Written exercise A: Write out the part of the passage on Elliott Investment Management and Japan's economy between "One could talk" and "Elliott Investment Management.", inclusive.

Text block:
One could talk hours about the exciting takeover battles fought by shareholder activists by the likes of Bill Ackman & Carl Icahn as detailed in the book “When the Wolves Bite” detailing the fight over Herbalife [NYSE: HLF]. However, today we are going to focus on Paul Singer and his merry band of investors at Elliott Investment Management.

Elliott was founded in 1977 and is now a leading investment company with over $60bn in AUM. They employ several diverse strategies ranging from distressed securities to private equity. They are extremely well known for their role in the Argentinian sovereign debt crisis which culminated in their seizing of an Argentinian ship in Ghana to be made whole for billions in debt they had spent years trying to collect. However, they have been involved in several traditional activist battles including their stakes in BioMarin [NASDAQ: BMRN] and Catalent [NYSE: CTLT]. In the following pages we will focus on their activist campaign in the Japanese market.

Japanese Macroeconomic environment

The Bank of Japan has been the only major central bank not to raise interest rates over the past two years, keeping its policy rate at -0.1%, the world’s only negative interest rate, despite 20 months of above-target inflation. However, the growing gap between borrowing costs in Japan and the US, as 10-year US Treasury yields reached their highest levels in 16 years, has put pressure on the BoJ to tighten its policy as the yen weakens. In October 2023, the BoJ undertook a significant step towards exiting its long-run ultra-loose monetary policy by allowing yields on the 10-year Japanese government bond to rise above 1%, revising its so-called yield curve control policy for the second time in three months. The central bank also updated upwards its core inflation forecast for the 2024 fiscal year: from 1.9% to 2.8%, as price growth this year has been higher than expected, with annual inflation (excluding energy and fresh food prices) at 4.2% in September 2023. Kazuo Ueda, Governor of the BoJ, has claimed that the main factor pushing up prices is a rise in import costs and that the central bank needs to wait for more sustainable signs of wage growth to ensure the economy does not fall back into decades of deflation. As a result of announcement, the 10-year JGBs yield hit 0.94% and the yen fell against the US dollar to 1$=150¥.

Written exercise B: Change every "purple" to "violet" in the rows between the first row and the line holding "This: This -> Into", inclusive. Give back only those lines, leaving everything else in them untouched.

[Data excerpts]
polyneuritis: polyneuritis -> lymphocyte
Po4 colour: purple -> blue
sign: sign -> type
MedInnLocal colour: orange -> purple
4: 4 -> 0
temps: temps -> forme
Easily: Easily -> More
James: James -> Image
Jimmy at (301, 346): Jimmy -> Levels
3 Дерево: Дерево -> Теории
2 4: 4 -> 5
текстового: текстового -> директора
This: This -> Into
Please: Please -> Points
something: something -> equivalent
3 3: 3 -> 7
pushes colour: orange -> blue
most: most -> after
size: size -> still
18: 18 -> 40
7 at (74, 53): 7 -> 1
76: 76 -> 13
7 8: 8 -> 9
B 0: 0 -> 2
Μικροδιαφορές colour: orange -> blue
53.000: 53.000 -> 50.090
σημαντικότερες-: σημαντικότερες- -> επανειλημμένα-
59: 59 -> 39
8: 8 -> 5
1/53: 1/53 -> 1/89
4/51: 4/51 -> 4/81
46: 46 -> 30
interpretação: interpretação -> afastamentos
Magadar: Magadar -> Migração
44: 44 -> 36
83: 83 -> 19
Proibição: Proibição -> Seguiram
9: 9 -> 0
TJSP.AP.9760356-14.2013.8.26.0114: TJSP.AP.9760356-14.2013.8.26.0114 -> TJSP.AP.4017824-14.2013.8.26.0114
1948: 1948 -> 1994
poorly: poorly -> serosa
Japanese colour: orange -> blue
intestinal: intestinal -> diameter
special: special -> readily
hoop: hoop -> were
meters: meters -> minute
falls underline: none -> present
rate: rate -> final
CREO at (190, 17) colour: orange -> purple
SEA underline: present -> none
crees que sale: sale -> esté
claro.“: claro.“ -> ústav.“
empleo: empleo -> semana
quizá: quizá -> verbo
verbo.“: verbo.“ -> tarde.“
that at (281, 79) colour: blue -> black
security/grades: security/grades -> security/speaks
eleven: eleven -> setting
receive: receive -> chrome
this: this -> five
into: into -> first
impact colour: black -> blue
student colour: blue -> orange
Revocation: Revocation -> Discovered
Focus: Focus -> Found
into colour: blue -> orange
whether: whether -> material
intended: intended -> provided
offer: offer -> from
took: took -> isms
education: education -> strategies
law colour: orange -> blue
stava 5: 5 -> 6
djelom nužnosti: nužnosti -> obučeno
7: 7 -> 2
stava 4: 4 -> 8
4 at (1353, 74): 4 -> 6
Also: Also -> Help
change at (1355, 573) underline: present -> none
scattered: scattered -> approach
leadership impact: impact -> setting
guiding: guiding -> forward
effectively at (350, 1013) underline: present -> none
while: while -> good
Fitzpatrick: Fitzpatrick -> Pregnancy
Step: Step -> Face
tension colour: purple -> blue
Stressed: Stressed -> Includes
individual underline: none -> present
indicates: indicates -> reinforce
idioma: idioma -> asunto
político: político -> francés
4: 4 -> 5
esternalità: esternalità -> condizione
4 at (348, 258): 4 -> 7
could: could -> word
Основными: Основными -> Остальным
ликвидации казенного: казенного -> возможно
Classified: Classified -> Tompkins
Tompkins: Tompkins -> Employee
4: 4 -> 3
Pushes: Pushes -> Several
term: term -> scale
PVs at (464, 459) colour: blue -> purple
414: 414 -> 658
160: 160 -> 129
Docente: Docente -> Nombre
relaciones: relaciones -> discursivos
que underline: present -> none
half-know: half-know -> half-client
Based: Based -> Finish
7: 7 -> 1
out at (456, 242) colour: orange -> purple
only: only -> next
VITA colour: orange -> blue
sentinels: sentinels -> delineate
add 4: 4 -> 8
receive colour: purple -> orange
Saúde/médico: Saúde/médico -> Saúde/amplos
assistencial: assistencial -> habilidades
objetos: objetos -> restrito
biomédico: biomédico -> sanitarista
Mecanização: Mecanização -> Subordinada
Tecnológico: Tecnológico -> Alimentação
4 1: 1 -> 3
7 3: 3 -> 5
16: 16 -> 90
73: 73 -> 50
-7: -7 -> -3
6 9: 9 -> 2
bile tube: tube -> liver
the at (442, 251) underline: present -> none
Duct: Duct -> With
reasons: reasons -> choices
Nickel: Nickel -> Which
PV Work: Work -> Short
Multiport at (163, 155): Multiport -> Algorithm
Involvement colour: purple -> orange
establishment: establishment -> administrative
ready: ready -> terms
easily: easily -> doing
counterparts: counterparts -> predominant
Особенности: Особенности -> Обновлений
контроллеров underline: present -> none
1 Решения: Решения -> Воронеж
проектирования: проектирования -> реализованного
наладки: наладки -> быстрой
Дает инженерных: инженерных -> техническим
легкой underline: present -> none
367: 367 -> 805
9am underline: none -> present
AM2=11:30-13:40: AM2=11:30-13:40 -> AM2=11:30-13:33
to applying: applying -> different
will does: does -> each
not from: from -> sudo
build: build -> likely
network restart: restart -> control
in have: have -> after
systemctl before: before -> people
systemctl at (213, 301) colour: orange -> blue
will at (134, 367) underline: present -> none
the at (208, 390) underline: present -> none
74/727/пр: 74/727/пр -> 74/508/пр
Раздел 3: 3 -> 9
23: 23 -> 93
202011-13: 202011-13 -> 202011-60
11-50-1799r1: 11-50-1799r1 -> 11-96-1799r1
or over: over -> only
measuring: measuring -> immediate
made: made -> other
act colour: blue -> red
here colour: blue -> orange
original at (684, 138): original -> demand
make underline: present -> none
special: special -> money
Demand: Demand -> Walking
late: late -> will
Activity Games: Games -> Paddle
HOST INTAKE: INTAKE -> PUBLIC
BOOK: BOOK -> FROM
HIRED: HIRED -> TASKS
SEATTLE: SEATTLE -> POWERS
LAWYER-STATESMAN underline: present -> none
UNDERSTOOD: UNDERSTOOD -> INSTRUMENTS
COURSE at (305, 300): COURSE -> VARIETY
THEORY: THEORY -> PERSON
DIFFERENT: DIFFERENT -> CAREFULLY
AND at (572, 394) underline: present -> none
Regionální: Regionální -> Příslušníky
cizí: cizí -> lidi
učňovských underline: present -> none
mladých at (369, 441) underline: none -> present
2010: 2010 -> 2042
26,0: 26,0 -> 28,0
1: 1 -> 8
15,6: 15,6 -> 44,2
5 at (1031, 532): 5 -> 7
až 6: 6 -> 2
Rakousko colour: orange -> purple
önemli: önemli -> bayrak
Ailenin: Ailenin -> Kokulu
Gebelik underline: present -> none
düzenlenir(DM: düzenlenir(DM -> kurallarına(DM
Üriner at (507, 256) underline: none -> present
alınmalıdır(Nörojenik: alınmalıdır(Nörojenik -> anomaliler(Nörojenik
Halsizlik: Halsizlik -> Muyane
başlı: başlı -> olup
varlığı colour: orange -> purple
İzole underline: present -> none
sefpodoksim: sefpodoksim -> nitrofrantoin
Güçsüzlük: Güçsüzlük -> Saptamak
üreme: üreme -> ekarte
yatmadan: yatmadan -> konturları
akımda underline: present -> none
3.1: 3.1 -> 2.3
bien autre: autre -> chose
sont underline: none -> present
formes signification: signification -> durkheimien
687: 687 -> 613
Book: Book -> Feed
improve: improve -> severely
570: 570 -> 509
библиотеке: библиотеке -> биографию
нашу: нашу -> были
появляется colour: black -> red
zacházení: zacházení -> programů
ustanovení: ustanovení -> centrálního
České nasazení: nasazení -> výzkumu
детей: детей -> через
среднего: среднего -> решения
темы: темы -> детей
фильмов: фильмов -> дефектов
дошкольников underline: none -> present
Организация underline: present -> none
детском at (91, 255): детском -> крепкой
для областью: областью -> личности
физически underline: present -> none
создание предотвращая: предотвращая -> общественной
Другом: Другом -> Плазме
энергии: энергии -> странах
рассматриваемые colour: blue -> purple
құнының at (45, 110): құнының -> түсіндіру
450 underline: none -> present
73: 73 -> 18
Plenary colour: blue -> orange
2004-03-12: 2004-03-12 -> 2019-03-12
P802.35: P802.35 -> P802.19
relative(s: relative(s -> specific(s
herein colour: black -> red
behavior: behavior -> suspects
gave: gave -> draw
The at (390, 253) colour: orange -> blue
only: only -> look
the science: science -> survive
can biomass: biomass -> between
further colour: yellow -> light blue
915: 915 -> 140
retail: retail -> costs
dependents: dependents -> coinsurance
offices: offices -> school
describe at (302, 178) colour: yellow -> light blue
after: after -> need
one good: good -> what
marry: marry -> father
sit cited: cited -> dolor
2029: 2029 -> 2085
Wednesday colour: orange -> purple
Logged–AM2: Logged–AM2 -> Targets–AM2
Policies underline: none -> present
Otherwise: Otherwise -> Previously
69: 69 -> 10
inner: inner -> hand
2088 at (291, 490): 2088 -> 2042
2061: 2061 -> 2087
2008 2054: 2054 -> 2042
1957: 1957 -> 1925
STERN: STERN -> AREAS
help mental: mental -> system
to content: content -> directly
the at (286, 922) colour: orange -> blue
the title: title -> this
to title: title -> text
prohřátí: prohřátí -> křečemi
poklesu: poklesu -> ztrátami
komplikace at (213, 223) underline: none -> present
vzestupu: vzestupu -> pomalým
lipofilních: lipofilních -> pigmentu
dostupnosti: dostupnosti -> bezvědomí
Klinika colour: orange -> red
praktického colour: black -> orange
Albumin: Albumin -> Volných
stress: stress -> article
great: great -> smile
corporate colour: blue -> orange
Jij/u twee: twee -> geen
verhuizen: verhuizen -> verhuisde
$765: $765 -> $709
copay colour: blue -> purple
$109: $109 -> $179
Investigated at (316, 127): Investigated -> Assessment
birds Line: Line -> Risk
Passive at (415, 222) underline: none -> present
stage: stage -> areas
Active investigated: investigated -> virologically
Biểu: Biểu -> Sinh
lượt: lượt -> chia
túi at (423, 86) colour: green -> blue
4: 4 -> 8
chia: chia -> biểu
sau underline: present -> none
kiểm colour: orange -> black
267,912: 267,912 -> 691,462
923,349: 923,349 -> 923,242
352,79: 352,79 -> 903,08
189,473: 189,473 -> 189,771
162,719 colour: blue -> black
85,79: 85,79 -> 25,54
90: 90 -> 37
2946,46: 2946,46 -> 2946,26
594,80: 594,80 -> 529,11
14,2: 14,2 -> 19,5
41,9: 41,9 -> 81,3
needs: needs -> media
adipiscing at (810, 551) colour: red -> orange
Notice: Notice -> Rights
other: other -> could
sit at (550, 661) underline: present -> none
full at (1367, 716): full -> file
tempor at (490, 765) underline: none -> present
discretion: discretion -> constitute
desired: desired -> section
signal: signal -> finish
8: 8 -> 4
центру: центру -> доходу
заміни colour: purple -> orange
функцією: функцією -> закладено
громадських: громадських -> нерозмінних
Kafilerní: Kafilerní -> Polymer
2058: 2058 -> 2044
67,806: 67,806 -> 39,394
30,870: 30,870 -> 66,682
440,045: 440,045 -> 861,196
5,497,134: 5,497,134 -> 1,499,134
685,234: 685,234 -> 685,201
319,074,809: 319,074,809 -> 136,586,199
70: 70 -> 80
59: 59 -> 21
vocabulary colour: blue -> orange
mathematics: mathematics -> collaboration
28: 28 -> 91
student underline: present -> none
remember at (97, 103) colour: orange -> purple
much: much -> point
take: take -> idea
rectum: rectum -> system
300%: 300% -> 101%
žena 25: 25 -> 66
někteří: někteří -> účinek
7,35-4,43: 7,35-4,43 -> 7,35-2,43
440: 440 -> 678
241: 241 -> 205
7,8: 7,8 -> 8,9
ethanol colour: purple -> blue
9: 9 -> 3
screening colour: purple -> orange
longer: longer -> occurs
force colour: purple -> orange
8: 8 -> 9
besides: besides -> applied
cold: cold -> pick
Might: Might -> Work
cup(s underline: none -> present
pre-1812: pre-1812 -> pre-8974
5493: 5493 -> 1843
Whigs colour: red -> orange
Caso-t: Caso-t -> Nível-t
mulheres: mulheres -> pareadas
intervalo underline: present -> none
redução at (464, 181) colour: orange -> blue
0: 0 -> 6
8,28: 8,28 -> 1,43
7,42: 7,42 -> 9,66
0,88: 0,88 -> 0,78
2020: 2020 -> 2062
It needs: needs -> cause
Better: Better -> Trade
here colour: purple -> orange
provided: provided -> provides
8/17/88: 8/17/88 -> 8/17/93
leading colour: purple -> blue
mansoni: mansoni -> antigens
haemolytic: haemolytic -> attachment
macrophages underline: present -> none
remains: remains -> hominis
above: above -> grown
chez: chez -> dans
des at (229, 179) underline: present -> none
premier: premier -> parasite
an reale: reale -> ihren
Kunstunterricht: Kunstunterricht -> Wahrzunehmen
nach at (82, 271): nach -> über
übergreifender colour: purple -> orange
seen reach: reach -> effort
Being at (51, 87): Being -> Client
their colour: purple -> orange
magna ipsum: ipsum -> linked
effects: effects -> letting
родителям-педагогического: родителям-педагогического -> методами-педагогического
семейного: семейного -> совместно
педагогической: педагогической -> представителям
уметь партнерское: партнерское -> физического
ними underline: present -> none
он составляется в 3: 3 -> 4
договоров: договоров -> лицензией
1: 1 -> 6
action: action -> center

Correct answer A:
One could talk hours about the exciting takeover battles fought by shareholder activists by the likes of Bill Ackman & Carl Icahn as detailed in the book “When the Wolves Bite” detailing the fight over Herbalife [NYSE: HLF]. However, today we are going to focus on Paul Singer and his merry band of investors at Elliott Investment Management.

Correct answer B:
polyneuritis: polyneuritis -> lymphocyte
Po4 colour: violet -> blue
sign: sign -> type
MedInnLocal colour: orange -> violet
4: 4 -> 0
temps: temps -> forme
Easily: Easily -> More
James: James -> Image
Jimmy at (301, 346): Jimmy -> Levels
3 Дерево: Дерево -> Теории
2 4: 4 -> 5
текстового: текстового -> директора
This: This -> Into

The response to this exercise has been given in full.